TASK INPUT:
= Beginning of Section =
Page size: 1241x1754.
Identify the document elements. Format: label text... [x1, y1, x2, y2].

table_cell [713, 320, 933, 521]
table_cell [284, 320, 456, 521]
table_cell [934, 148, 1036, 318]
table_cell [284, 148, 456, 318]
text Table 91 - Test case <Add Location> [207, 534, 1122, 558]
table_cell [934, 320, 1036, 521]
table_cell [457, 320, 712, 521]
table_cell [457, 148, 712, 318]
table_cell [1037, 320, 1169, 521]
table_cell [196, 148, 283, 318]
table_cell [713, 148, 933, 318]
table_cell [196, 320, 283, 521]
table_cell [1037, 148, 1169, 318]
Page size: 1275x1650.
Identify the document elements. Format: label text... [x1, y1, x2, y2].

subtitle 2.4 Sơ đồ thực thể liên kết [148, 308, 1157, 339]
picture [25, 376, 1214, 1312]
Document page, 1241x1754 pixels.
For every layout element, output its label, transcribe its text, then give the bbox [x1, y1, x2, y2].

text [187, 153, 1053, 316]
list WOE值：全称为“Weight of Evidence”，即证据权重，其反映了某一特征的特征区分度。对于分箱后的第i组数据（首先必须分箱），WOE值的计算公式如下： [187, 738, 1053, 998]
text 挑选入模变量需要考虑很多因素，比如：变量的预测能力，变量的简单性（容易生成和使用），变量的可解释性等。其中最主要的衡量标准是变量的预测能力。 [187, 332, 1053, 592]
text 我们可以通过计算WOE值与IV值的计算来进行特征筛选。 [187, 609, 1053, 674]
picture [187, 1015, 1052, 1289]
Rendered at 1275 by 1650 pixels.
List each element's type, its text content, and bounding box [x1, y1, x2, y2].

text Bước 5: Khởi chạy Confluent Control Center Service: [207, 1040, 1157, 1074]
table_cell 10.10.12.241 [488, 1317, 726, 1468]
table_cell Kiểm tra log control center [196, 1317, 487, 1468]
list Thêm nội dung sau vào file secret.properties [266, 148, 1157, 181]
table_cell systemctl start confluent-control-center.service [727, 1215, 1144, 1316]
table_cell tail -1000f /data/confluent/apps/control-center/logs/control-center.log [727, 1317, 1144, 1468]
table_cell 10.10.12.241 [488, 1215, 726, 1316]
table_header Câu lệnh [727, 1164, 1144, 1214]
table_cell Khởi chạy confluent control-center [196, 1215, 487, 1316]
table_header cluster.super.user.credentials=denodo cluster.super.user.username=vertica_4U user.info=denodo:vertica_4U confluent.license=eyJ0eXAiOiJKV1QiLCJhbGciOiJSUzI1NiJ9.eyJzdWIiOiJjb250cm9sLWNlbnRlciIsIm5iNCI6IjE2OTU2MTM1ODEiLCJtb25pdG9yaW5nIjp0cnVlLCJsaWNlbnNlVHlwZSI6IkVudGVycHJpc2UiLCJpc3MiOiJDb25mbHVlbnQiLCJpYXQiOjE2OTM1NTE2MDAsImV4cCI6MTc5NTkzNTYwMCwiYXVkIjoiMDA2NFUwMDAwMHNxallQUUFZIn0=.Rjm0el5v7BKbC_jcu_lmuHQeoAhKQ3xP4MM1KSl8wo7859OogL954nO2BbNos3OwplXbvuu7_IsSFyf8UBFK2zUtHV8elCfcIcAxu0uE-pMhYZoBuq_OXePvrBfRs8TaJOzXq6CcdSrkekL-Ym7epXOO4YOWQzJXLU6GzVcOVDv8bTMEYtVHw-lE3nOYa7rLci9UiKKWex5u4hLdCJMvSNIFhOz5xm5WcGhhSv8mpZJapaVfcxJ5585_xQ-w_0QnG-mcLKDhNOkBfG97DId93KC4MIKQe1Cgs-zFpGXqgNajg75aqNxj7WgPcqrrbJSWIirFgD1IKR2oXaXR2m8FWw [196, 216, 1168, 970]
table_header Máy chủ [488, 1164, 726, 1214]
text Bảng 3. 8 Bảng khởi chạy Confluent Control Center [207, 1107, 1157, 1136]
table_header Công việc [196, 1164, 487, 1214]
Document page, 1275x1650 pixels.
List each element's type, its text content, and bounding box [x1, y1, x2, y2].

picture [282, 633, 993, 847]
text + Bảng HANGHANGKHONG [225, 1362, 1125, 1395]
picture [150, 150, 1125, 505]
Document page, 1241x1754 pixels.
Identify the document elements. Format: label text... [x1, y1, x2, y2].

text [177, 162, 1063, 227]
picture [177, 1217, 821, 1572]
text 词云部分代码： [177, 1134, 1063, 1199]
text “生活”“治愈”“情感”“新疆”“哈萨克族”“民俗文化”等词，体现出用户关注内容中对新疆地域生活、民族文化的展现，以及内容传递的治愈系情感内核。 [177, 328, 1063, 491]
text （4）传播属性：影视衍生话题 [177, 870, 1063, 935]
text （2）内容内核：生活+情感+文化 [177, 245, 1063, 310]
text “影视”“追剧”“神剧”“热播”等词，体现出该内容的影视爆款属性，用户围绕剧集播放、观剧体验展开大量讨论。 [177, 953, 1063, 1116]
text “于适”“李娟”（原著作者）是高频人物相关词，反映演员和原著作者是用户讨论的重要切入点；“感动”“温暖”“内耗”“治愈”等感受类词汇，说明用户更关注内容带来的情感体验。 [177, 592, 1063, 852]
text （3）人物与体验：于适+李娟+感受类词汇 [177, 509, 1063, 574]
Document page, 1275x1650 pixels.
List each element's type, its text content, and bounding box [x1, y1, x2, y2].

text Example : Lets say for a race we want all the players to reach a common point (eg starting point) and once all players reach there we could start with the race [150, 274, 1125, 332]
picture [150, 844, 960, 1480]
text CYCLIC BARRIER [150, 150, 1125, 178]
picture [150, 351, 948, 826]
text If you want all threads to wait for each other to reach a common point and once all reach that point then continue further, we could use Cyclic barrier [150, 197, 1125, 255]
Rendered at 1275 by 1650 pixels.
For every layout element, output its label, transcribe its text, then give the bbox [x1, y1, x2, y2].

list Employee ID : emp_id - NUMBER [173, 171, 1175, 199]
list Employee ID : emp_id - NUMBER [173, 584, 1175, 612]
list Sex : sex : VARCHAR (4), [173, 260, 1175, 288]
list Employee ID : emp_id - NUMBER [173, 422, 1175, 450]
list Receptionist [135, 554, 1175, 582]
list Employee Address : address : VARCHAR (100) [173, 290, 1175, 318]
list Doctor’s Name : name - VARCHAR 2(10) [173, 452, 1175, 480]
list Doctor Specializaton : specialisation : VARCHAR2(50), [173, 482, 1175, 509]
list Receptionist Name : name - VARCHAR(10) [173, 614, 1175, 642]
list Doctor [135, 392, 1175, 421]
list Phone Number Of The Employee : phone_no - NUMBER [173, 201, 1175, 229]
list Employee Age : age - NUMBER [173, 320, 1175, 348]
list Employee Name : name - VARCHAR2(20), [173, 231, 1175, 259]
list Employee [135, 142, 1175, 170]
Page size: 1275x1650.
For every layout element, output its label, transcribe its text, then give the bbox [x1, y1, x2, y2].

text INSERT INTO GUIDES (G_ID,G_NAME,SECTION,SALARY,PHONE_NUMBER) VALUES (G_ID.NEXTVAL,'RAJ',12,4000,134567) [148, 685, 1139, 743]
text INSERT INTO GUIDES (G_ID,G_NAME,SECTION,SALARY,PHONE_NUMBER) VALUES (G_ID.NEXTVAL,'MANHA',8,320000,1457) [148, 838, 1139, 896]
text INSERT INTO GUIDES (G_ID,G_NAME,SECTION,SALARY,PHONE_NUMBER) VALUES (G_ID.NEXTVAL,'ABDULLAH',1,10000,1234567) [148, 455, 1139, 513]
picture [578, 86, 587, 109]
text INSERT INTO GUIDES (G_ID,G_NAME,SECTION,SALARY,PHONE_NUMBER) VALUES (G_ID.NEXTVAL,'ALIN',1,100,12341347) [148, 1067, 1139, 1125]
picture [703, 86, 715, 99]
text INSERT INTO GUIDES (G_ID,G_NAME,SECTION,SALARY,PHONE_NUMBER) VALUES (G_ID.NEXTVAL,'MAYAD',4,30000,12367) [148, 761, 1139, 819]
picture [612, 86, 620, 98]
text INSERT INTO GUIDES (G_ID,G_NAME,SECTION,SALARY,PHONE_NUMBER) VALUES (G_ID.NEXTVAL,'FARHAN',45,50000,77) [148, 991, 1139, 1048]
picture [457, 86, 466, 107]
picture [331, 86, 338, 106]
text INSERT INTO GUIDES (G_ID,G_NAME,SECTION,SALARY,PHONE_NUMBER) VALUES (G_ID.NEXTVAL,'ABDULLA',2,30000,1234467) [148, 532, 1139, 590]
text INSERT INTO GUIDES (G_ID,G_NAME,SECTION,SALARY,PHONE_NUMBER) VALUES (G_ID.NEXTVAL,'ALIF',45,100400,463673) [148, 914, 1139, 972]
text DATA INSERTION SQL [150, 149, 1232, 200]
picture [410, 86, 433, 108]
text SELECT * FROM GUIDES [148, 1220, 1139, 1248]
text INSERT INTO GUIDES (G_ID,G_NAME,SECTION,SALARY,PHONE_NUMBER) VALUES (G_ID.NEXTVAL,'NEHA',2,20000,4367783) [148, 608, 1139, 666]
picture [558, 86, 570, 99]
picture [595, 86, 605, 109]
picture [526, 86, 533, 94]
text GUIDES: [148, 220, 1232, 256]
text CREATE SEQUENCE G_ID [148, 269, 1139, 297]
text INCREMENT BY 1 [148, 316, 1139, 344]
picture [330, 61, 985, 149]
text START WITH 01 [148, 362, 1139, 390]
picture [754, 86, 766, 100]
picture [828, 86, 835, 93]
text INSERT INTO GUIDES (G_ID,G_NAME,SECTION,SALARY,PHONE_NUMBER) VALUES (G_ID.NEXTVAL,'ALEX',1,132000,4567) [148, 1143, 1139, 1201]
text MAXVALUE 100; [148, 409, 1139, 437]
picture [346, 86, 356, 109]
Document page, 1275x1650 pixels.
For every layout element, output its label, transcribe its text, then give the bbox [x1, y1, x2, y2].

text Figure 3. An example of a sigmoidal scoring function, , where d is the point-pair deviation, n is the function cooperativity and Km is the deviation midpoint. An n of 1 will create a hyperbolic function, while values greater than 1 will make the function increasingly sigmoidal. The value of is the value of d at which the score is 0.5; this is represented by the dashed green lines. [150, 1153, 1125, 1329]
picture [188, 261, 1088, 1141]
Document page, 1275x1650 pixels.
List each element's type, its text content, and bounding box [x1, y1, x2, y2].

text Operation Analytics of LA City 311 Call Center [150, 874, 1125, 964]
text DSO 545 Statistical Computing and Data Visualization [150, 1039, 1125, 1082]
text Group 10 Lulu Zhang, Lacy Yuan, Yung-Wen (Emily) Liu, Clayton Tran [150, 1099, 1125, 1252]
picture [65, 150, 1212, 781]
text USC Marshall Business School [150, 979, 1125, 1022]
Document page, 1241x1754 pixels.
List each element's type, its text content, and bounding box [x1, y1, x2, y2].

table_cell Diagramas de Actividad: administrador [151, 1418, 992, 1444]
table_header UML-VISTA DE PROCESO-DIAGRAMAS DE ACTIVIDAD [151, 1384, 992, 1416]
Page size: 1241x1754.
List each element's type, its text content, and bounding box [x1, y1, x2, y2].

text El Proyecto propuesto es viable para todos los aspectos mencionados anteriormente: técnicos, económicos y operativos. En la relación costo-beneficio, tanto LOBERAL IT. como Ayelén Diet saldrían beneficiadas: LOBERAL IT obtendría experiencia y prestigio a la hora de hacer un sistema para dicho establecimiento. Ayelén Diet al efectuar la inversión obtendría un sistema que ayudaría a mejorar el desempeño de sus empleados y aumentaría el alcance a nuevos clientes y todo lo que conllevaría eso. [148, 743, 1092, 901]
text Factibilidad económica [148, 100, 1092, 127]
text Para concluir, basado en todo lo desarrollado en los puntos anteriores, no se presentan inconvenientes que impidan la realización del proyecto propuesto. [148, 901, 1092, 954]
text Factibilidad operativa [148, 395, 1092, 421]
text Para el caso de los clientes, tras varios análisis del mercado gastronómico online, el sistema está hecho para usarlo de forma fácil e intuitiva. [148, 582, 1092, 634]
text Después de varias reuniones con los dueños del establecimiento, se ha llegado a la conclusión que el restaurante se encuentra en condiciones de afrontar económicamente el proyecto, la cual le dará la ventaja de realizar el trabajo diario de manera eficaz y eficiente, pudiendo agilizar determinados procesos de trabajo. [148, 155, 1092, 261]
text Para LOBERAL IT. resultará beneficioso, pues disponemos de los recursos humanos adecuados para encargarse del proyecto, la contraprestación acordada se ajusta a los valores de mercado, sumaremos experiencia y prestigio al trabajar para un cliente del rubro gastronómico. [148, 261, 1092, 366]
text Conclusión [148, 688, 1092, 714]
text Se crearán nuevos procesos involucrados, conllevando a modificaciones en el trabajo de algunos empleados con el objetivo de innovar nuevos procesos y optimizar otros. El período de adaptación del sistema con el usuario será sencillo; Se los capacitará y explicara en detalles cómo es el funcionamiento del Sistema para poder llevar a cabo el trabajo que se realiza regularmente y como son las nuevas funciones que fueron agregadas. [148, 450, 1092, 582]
= End of Section =
WHAT THIS TASK INVOLVES: Among the records above, extract exactly the lines from the line with "table_cell [284, 320, 456, 521]" to the line with "table_cell [457, 148, 712, 318]", both lines included, and leave out the rest.

ANSWER TO THIS EXERCISE:
table_cell [284, 320, 456, 521]
table_cell [934, 148, 1036, 318]
table_cell [284, 148, 456, 318]
text Table 91 - Test case <Add Location> [207, 534, 1122, 558]
table_cell [934, 320, 1036, 521]
table_cell [457, 320, 712, 521]
table_cell [457, 148, 712, 318]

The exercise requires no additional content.